World kisses ’17 goodbye, welcomes in 2018
Spectacular fireworks have lit up the skies in Hong Kong, Australia and elsewhere in Asia as revelers ring in 2018. A look at how people around the world are marking the end of the year:
Tens of thousands of Parisians and tourists were heading to the Champs-Elysees to attend a firework show at Napoleon’s Arc de Triomphe monument, at the end of the famous avenue with its lines of trees sparkling with lights.
Officials have warned the display might be cancelled at the last minute due to a storm expected to hit France overnight.
New Year’s Eve celebrations were placed under high security in France, which has been hit by a series of attacks by Islamic extremists in recent years.
The French Interior ministry said 100,000 police officers and soldiers and 40,000 rescuers have been deployed across the country — including 2,500 on the Champs-Elysees.
Bidding 2017 farewell, Pope Francis has decried wars, injustices and environmental decay which he says have “ruined” the year.
Francis on Sunday presided at a New Year’s Eve prayer service in St. Peter’s Basilica, a traditional occasion to say thanks in each year’s last hours.
He says God gave to us a 2017 “whole and sound,” but that “we humans in many ways ruined and hurt it with works of death, lies and injustices.”
But, he added, “gratitude prevails” thanks to those “cooperating silently for the common good.”
In keeping with past practice, the pope on New Year’s Day will celebrate Mass dedicated to the theme of world peace.
Fireworks lit up the sky above Sydney Harbor, highlighting the city’s New Year’s celebrations.
The massive fireworks display included a rainbow waterfall cascade of lights and color flowing off the harbor’s bridge to celebrate recently passed legislation legalizing gay marriage in Australia.
Over a million people were expected to gather to watch the festivities. Security was tight, but officials said there was no particular alert.
Sydney officials said the event would generate some $170 million for the city and “priceless publicity.” Nearly half the revelers were tourists.
As Russians count down the last moments before 2018 ticks over into each of the country’s 11 time zones, President Vladimir Putin is calling on them to be considerate and conciliatory with each other in the new year.
“Say the most cherished words to each other, forgive mistakes and resentment, admit love, warm up with care and attention,” Putin says in a televised message broadcast on Sunday just before midnight. “Let the trust and mutual understanding always accompany us,” he was quoted as saying by Russian news agencies after his statement aired in Kamchatka, the easternmost time zone.
Moscow prepared for fireworks and outdoor gatherings, despite weather that’s less than festive.
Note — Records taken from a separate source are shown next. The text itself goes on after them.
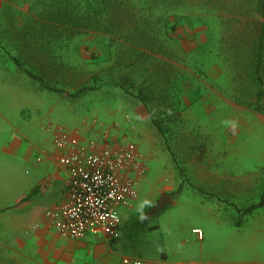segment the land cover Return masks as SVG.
I'll use <instances>...</instances> for the list:
<instances>
[{
  "label": "rangeland",
  "instance_id": "rangeland-1",
  "mask_svg": "<svg viewBox=\"0 0 264 264\" xmlns=\"http://www.w3.org/2000/svg\"><path fill=\"white\" fill-rule=\"evenodd\" d=\"M51 1L0 0V223L16 227L0 232V264H264V208L242 216L264 190V93L253 79L261 0H106V18L72 38L41 30ZM145 86L152 105L136 98ZM57 127L138 146L147 172L122 225L139 218L140 201L147 215L168 194L173 203L145 218L157 229L103 246L23 232L54 225L65 195L49 160Z\"/></svg>",
  "mask_w": 264,
  "mask_h": 264
},
{
  "label": "built area",
  "instance_id": "built-area-1",
  "mask_svg": "<svg viewBox=\"0 0 264 264\" xmlns=\"http://www.w3.org/2000/svg\"><path fill=\"white\" fill-rule=\"evenodd\" d=\"M52 136L53 160L66 174V193L51 214L57 233L66 239L86 236L116 240L121 237V209L133 207L139 194L136 184L145 178L147 166L138 146H113L109 132L86 138L57 127ZM45 157H37L42 163ZM118 217V219H115ZM204 239L200 229L194 231ZM118 264H147L123 257Z\"/></svg>",
  "mask_w": 264,
  "mask_h": 264
},
{
  "label": "trees",
  "instance_id": "trees-1",
  "mask_svg": "<svg viewBox=\"0 0 264 264\" xmlns=\"http://www.w3.org/2000/svg\"><path fill=\"white\" fill-rule=\"evenodd\" d=\"M50 8V9H49ZM259 11L264 19V0H261ZM107 16L106 10V0H52L50 3H46V9L44 11V22L40 23V28L50 34V30L53 32L54 29H61L58 32L60 37L65 35L68 38L75 37L83 32L93 31L97 27L93 22L94 17L105 19ZM39 23V22H37ZM59 26V27H56ZM41 31V32H43ZM15 63L19 68L23 69L21 63L14 58ZM264 64V23L262 24L261 34L259 40L257 41V51L255 54V60L253 61L254 68V82H257L260 86L258 89V98L263 96L264 80L262 76ZM30 76L34 77L33 74ZM124 86L130 85L131 88L135 87L134 83L129 82V78L125 79L123 83ZM46 88L51 91H60L46 84ZM87 88H82L78 90L75 97H80ZM136 98L144 105H152L158 101V96L155 94L154 90L149 87H140L138 89ZM153 124L156 126L160 133L163 132L162 123L158 120H154ZM33 194L22 200V203L30 200ZM264 208V190L262 193L261 200L253 204L244 210H242V216L252 214L258 209ZM121 237L126 240L136 241L142 238L149 231L157 229V227H152L148 225V220H141L140 217L133 220L132 223L124 224L122 227Z\"/></svg>",
  "mask_w": 264,
  "mask_h": 264
},
{
  "label": "crops",
  "instance_id": "crops-1",
  "mask_svg": "<svg viewBox=\"0 0 264 264\" xmlns=\"http://www.w3.org/2000/svg\"><path fill=\"white\" fill-rule=\"evenodd\" d=\"M261 28H262V26H261ZM83 136V135H82ZM51 143H52V141H51ZM45 151V150H44ZM53 148H52V151H50V154H49V157H50V162H54V165H55V167H58L56 164H55V161L53 160ZM43 157H45V159H44V161L42 162V163H38V161H37V158H36V162L38 163V164H44L45 162H46V159H48V157L46 156V154H44L43 153V155H42ZM37 157H40V156H37ZM59 168V167H58ZM60 169V168H59ZM62 170V169H61ZM63 171V170H62ZM26 173L27 174H29L30 172L28 171H26ZM63 173H64V177H65V193H66V174H65V172L63 171ZM64 198V197H63ZM31 199V198H30ZM24 200V199H23ZM30 201V200H29ZM28 202V201H27ZM27 202H24V203H27ZM8 216V215H7ZM1 218V217H0ZM44 221V220H43ZM0 222H2L1 220H0ZM45 222V221H44ZM48 223V222H47ZM46 222H45V226H44V228H34V229H30L29 227H31V226H29V227H27V228H25V229H23L24 231L23 232H55L56 233V235L60 238V239H64V240H70V239H66V238H63V237H61L58 233H57V231H56V229H55V227H54V225H48ZM122 227H123V225H122ZM123 229V228H122ZM122 229H121V232H122ZM16 230V227H13V226H5V224L3 225L2 223H0V232H16L15 231ZM103 238H105V237H103ZM103 238H101V237H95V236H86L85 238H83V239H80V240H71V241H73V242H78V241H82V240H86V239H88V240H92L96 245H98V246H103V244H104V242L103 241H100V239H103ZM107 239H109V238H107ZM110 240H112V239H110Z\"/></svg>",
  "mask_w": 264,
  "mask_h": 264
},
{
  "label": "clouds",
  "instance_id": "clouds-1",
  "mask_svg": "<svg viewBox=\"0 0 264 264\" xmlns=\"http://www.w3.org/2000/svg\"><path fill=\"white\" fill-rule=\"evenodd\" d=\"M137 119H139V117H137ZM222 123L225 127L231 126V128L234 130L237 126L238 121L232 120V119H226V120H223ZM149 203L150 202L148 200H143V201H140L136 207V211L139 213V217L141 220L146 218L144 209L146 206L149 205ZM114 218L118 219V217H115V216Z\"/></svg>",
  "mask_w": 264,
  "mask_h": 264
},
{
  "label": "water",
  "instance_id": "water-1",
  "mask_svg": "<svg viewBox=\"0 0 264 264\" xmlns=\"http://www.w3.org/2000/svg\"><path fill=\"white\" fill-rule=\"evenodd\" d=\"M172 203L173 201L171 197L168 194H163L161 198L154 204L151 210L147 213L146 218H150L153 215L158 214L160 211L164 210Z\"/></svg>",
  "mask_w": 264,
  "mask_h": 264
}]
</instances>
Usually festooned with snow at New Year’s Eve, the Russian capital this year is slogging through a long spell of intermittent rain and constant gray skies.
Many Japanese celebrated the arrival of the Year of the Dog in the traditional way of praying for peace and good fortune at neighborhood Shinto shrines, and eating New Year’s food such as noodles, shrimp and sweet black beans.
Barbecued beef and octopus dumpling stalls were out at Tokyo’s Zojoji Temple, where people take turns striking the giant bell 108 times at midnight, an annual practice repeated at other Buddhist temples throughout Japan.
Tens of thousands of revelers gathered in Las Vegas under the close eye of law enforcement just three months after the deadliest mass shooting in modern U.S. history.
Tourism officials expected about 330,000 people to come to Las Vegas for the festivities, which were anchored by a roughly eight-minute fireworks display at the top of seven casino-hotels.
The Las Vegas Metropolitan Police Department had every officer working Sunday. The Nevada National Guard activated about 350 soldiers and airmen.